Can jokes
I want to die at a party. This is because nobody can be sad over me.
"Hay, can you help me to her on..." No, that is gross. I meant my car.
What can read 105 stories in ten seconds?
New Yorkers.
What do you call a school that can talk?
A school with a face!
Did you hear about the song Rihanna wrote about the tin can?
It was called "S & N."
Memes
Never drink tea in school... I give people tea if they've passed out... tea can be nice, but only have it once a day... It's not what you think... It's not tea, it's CPR.
I needed to take a phone call, so I went to the nearest exit. I guess you can say it was very exciting! 😂
What do you call two skeletons dancing in a tin can?
Noise!
Like, if you hate wearing a mask.
Every time I'm out in public, and I see someone without their mask, I always feel like there is something extra special about them.

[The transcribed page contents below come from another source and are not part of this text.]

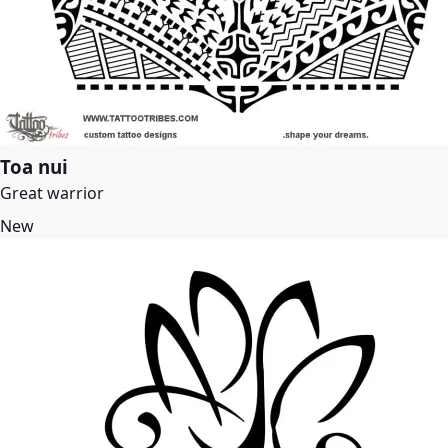
Toa nui
Great warrior
New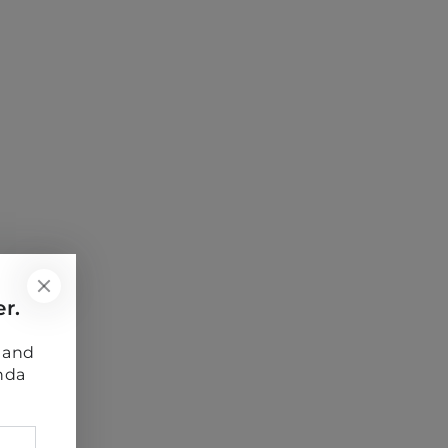
r.
s and
nda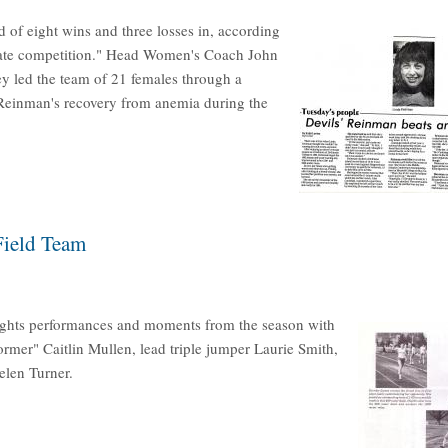
 of eight wins and three losses in, according
legiate competition." Head Women's Coach John
y led the team of 21 females through a
a Reinman's recovery from anemia during the
Field Team
ights performances and moments from the season with
ormer" Caitlin Mullen, lead triple jumper Laurie Smith,
elen Turner.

Then I realize that I can see all their face!
True story by the way.
Your mom is so small that she can fit in the luggage.
I remember I met an orphan. He asked, "Can I suck your thumb?" I said, "Why?" Because "that'd be pig."
Roses are red, violets are purple, lay in my bed so I can suck your nurple.
What’s the bravest thing a man can do?
Say, “I’m going to get milk!” to his wife and kids.
My girlfriend's name is Candice.
Can these nuts fit in your mouth? :D
Why shouldn’t you do drugs? Weedle make you high.
How can Pikachu make a baby laugh? By playing pika-boo!
I can smell your kids!
A: Who can tell me a joke?
B: Life.
What is the difference between Superman and an emo kid? Superman can actually land.
Can emo kids get a happy birthday?
This is just a bad emo pickup line, lmao.
Are you Maria? 'Cause you can sure as hell count ME in!